Federal housing assistance in Los Angeles County is primarily for high-income neighborhoods

Federal Housing Assistance in Los Angeles County is Primarily for High-Income Neighborhoods

By Paavo Monkkonen and Yiwen (Xavier) Kuai

Housing advocates rightly remind us that the federal government provides much more housing assistance to well-off households than it does for the low-income households who actually need support to have a roof over their heads. As the housing crisis in the Los Angeles area worsens, with record numbers of people unable to find even minimal shelter, we decided to investigate how much federal housing assistance is coming into LA County and where it is going.

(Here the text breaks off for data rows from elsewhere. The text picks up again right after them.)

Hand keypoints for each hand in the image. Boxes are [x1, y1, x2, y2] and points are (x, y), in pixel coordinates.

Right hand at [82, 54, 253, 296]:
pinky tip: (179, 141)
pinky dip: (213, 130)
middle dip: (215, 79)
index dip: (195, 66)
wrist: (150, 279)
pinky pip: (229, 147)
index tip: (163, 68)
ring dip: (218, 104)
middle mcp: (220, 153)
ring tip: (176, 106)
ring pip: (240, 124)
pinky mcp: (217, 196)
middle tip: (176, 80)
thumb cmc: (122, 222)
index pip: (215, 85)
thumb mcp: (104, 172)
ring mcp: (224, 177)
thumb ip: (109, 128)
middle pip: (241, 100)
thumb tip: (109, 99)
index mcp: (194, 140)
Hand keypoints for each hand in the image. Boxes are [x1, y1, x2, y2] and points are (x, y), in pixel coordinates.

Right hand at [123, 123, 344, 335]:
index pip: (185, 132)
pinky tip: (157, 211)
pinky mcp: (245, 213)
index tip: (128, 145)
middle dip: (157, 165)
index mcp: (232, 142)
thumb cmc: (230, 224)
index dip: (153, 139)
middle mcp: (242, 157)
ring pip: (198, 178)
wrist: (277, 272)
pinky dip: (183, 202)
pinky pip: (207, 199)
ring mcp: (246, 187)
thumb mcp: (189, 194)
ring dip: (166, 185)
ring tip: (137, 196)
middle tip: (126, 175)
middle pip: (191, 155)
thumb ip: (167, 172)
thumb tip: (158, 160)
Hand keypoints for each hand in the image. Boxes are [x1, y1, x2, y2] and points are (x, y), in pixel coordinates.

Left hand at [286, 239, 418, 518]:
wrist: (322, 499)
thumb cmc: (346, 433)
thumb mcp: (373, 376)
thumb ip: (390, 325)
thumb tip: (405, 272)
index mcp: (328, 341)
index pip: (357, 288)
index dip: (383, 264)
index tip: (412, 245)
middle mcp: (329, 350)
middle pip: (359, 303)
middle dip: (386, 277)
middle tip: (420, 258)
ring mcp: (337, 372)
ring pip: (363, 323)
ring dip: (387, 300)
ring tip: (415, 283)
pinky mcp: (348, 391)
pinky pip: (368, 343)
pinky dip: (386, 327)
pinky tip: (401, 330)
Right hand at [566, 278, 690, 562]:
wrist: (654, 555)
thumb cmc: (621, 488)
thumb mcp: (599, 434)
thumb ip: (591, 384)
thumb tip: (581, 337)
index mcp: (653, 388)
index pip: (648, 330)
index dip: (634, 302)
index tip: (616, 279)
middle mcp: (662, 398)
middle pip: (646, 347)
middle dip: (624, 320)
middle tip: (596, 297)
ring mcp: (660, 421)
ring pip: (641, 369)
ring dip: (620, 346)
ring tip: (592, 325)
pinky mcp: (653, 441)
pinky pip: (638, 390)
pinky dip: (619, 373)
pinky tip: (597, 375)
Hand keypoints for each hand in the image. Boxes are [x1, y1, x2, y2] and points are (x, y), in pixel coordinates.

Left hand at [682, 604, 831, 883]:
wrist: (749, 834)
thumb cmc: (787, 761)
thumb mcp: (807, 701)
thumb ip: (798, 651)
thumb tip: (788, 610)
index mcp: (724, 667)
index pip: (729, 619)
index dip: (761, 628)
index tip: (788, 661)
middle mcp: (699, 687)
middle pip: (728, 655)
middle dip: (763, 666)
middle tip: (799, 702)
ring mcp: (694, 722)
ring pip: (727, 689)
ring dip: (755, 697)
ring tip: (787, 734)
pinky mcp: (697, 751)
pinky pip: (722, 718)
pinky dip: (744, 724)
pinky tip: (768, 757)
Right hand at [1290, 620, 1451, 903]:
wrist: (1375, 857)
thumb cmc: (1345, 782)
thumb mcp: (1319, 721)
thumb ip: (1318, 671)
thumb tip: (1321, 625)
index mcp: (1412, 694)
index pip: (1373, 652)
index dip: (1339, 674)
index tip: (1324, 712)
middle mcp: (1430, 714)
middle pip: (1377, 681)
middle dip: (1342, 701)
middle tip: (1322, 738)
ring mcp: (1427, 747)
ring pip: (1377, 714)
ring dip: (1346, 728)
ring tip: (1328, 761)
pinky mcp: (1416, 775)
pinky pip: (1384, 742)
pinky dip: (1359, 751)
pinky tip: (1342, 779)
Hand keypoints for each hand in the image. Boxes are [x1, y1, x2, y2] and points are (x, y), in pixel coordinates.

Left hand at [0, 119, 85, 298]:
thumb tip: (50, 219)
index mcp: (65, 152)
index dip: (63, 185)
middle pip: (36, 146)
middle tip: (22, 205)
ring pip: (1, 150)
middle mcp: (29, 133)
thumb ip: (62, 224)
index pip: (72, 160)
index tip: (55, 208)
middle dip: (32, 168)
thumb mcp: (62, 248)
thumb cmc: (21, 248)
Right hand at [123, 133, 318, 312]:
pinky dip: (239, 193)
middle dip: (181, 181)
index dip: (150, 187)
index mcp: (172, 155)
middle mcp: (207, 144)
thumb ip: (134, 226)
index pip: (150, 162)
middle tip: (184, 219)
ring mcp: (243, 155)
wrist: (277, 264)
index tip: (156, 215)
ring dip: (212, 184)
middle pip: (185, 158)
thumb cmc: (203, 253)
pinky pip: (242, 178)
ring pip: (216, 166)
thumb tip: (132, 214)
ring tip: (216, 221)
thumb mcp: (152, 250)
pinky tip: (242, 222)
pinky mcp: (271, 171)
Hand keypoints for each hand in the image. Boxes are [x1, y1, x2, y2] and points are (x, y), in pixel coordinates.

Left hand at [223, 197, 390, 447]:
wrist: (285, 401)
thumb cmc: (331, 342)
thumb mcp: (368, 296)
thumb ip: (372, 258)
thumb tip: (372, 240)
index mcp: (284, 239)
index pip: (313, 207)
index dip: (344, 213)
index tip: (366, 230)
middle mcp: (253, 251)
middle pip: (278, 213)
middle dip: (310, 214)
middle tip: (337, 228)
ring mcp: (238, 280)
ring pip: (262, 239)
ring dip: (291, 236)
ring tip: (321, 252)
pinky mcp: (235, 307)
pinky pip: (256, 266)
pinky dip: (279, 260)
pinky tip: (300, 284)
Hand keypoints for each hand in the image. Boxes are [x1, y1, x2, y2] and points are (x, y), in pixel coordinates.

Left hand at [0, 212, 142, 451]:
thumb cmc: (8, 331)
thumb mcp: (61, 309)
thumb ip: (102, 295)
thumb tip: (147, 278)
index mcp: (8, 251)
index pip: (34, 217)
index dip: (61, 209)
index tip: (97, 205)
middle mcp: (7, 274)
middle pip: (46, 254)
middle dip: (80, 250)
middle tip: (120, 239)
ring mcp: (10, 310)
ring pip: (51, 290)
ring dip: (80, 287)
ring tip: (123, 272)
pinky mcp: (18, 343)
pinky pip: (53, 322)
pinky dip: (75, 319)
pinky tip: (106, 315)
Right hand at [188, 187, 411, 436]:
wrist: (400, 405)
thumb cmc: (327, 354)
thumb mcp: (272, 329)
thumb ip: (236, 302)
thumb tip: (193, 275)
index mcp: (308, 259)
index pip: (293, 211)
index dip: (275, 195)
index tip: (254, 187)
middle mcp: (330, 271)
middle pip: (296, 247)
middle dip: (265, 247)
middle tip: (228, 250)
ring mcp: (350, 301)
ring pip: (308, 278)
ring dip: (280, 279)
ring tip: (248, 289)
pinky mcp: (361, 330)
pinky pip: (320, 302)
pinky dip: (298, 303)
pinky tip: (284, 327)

There are five major areas of federal housing assistance. Four are targeted at low-income households: Housing choice vouchers, Low-Income Housing Tax Credits (LIHTC), project-based Section 8 housing, and traditional public rental housing. The much larger, fifth budget item is the assistance that benefits middle- and high-income households, the Mortgage Interest Deduction (MID). The MID is an accidental tax loophole that is extremely regressive in 2017 almost 90 percent of the deduction went to households earning more than $100,000.[1] In addition, scholars believe the MID actually reduces homeownership by inflating housing prices.[2]

We found that the nearly one million households in LA County benefit from the MID five times more than the combination of the four programs targeting low-income households (Figure 1).

Figure 1: Number of households benefiting from federal housing assistance in Los Angeles County, 2014 

The MID is an entitlement program, which means that everyone eligible for it can benefit from it. Programs aimed at low-income people such as vouchers or the LIHTC are appropriated with funding limits, meaning many people who could potentially benefit are left out. The National Low Income Housing Coalition estimated that in the Los Angeles-Long Beach metropolitan area, more than one million low-income households are eligible to receive some form of federal housing assistance but do not.[3]

The maps in Figure 2 show where housing assistance is going in LA County by zip code. We combined the four low-income housing assistance programs together for simplicity, and because the numbers on some of them are so small. It’s important to note that many households used housing choice vouchers to live in buildings built under the LIHTC program, thus we are double-counting some of the beneficiaries.

Figure 2: Mortgage interest deduction and low-income housing assistance by zip code, 2014

The difference in geographic location of federal housing assistance is stark. The MID disproportionately benefits higher-income coastal areas and hillside zip codes, while the low-income housing assistance programs are concentrated in the central urban zip codes of the county as well as outlying northern areas of Palmdale and Lancaster. The correlation between median household income[4] and the number of mortgage interest returns by zip code is positive and strong, 0.4, indicating that many more households benefit in higher income parts of the city.

Not only do many more LA County households benefit from the MID than low-income housing programs, with the benefits largely accumulating in high income neighborhoods, but there is also a vast disparity overall level of resources committed to the different programs. According to data from the Internal Revenue Service, county residents claimed more than $12 billion in mortgage interest deductions. Our rough estimate of the federal allocation to housing assistance for low-income households in LA County is less than $2 billion (excluding public rental housing, which would be a more complicated calculation based more on the opportunity cost of land, rather than an annual output on the part of the federal government).

Eliminating the mortgage interest deduction would generate substantial new revenue for the federal government in 2014, the MID cost the U.S. Treasury more than $100 billion.[5] This revenue could be used to expand the housing choice voucher program, which cost less than $20 billion that same year, by five times. An expansion of such magnitude might actually allow us to cover all the households in Los Angeles County eligible for housing subsidies, and shift housing investment to parts of the county that have received consistently less federal support since the federal government began housing subsidy programs.

Paavo Monkkonen is the Lewis Center senior fellow for housing policy and an associate professor of urban planning at the UCLA Luskin School of Public Affairs. Yiwen (Xavier) Kuai is a doctoral student in urban planning at UCLA Luskin.


References

[1]Tax Policy Center, 2017. T17-0116 – Tax Benefit of the Deduction for Home Mortgage Interest, Baseline: Current Law, Distribution of Federal Tax Change by Expanded Cash Income Level, 2017. Available online at: http://www.taxpolicycenter.org/model-estimates/individual-income-tax-expenditures-april-2017/t17-0116-tax-benefit-deduction-home

[2]Sommer, K., and Sullivan, P., 2018. “Implications of US Tax Policy for House Prices, Rents, and Homeownership.” American Economic Review 108(2).

[3]National Low Income Housing Coalition, 2017. The Gap: A Shortage of Affordable Homes. Washington, DC: National Low Income Housing Coalition.

[4]U.S. Census Bureau, 2015. American Community Survey 2015 5-Year Estimates.

[5]McCabe, B., 2016. No Place Like Home: Wealth, Community and the Politics of Homeownership. London, UK: Oxford University Press.